Lansing, Mich.: One student critically burned, 12 others injured, at Waverly High School after methanol gas ignites during experiment in which methanol vapors are used to blow a cork from a plastic bottle. Nov. 24, 1999.

Raleigh, N.C.: Seventeen students taken to a hospital for observation, after being exposed to fumes from a chemistry demonstration that caught fire. No injuries reported. Nov. 12,1999.

Bakersfield, Calif.: Teacher and 22 students treated for cuts, headaches and nausea after glass bottle of methanol explodes in chemistry lab. Aug. 31, 1999.

Santa Clarita, Calif.: Three students burned, one critically, when makeshift cannon explodes during experiment to launch tennis balls. Nov. 25,1998.

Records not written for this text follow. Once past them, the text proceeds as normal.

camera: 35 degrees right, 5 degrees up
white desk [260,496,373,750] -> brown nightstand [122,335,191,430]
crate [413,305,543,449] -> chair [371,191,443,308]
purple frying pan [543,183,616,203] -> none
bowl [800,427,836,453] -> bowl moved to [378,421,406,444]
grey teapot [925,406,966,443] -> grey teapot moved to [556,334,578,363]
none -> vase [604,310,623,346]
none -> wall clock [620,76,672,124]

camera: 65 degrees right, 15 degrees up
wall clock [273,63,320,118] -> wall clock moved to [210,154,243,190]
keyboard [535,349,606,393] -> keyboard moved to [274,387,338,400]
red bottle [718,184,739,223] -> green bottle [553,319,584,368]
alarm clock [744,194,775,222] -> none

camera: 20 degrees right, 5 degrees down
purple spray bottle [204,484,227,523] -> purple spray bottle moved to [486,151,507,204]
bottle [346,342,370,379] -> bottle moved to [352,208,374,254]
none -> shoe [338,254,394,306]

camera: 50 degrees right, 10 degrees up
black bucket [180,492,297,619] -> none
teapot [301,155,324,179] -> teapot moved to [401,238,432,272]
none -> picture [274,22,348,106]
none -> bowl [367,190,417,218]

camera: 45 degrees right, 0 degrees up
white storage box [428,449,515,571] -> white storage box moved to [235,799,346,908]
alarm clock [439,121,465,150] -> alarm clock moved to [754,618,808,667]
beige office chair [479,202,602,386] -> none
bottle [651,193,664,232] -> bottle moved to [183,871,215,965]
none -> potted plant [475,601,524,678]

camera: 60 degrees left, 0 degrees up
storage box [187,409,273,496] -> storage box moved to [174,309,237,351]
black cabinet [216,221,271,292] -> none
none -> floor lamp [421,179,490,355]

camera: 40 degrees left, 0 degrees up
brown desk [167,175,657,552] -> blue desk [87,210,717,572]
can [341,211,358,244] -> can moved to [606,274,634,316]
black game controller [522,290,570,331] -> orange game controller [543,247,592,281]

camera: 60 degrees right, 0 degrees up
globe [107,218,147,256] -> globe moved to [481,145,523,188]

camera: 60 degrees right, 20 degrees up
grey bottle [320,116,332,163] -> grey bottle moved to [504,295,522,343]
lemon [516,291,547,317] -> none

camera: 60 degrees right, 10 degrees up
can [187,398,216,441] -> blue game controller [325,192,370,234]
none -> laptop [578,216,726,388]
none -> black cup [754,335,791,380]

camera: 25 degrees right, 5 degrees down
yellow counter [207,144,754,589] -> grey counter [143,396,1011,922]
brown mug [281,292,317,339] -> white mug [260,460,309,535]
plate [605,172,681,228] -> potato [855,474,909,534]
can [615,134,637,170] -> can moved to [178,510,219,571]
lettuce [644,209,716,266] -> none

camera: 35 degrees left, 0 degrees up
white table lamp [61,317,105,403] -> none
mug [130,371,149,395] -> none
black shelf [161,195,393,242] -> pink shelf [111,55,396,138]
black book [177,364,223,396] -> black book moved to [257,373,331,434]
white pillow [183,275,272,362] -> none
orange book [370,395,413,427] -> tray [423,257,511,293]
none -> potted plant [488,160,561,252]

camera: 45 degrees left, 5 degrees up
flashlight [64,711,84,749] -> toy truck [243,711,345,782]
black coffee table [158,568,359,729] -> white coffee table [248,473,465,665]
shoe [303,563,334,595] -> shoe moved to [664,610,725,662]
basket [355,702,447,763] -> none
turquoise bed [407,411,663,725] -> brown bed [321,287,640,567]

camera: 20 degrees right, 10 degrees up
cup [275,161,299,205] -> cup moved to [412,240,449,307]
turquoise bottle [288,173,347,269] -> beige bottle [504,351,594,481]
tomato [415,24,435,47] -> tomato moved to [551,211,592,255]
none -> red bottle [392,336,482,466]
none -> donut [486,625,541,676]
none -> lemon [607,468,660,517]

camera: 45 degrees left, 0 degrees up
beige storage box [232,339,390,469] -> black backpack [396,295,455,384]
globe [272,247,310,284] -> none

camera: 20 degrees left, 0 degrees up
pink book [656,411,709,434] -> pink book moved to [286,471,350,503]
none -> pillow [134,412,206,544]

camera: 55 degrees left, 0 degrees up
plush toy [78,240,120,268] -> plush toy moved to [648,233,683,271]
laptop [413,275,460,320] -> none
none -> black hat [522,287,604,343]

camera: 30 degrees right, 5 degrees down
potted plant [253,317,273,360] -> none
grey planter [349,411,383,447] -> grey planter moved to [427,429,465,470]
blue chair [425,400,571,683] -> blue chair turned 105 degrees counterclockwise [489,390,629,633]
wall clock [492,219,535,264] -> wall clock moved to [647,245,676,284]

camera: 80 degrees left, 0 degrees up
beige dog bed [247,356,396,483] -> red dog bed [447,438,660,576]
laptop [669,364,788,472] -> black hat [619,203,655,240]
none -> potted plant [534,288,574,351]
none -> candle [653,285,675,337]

Hilo, Hawaii: More than 50 students and staff members at Waiakea High School treated for headaches, nausea, vomiting, respiratory problems and eye irritation after inhaling chlorine gas during science project. April 28, 1998.

Wailuku, Hawaii: A 16-yearold boy undergoes eye surgery after a high school chemistry experiment exploded at Lahainaluna High School. March 18, 1998.

 

Preparation Keeps Twin City Science Labs Safe

By Rebecca Loda

PANTAGRAPH STAFF -- BLOOMINGTON

Preparation is the key to avoiding accidents in science labs, according to Twin City school officials.

"The teachers go through a lot of preparation prior to a lab, and safety is one of the biggest topics covered," said Bloomington High School Principal Barry Reilly. "There's a lot of initial preparation to make sure safety is an issue."

He thinks accidents are more likely to happen in shop classes or physical education classes than in a science lab. Reilly could not recall any major accidents occurring in a science lab during his tenure at the school.

Procedures in each laboratory experiment emphasize safety; agreed Normal Community High School Associate Principal Bob Freeman, who also does not recall any major accidents at NCHS.

All labs contain safety equipment, and students are required to wear goggles.

Every precaution is taken when working with anything potentially dangerous, and the experiments or demonstrations are very controlled, he said.

Dave Johnson, an assistant principal at Normal Community West High School and science department leader, said students there sign a safety contract that covers "major do's and don'ts" before working in the labs.

He, too, said the school has not had any major accidents, adding, "I think one of the key things is the training of our teachers."

At a recent spring institute day Johnson said, a representative from Flinn Scientific Inc., which supplies schools with chemicals and supplies, spoke to teachers about safety.

University High School Principal Gary O'Malley said he's not sure a rise in accidents can be linked to increased teaching standards and more lab work. .

Like other officials, he said common sense and preparation are key.

"The more hands-on, the more opportunities there are for accidents, but you just have to be, as a teacher, more vigilant," said Tom Holbrook, chairman of U High's science department.

He had to reach back about two decades to recall an accident that resulted in a student receiving stitches.

Holbrook said U High students also sign safety contracts and also take safety tests. Each year also starts with discussions on the topic.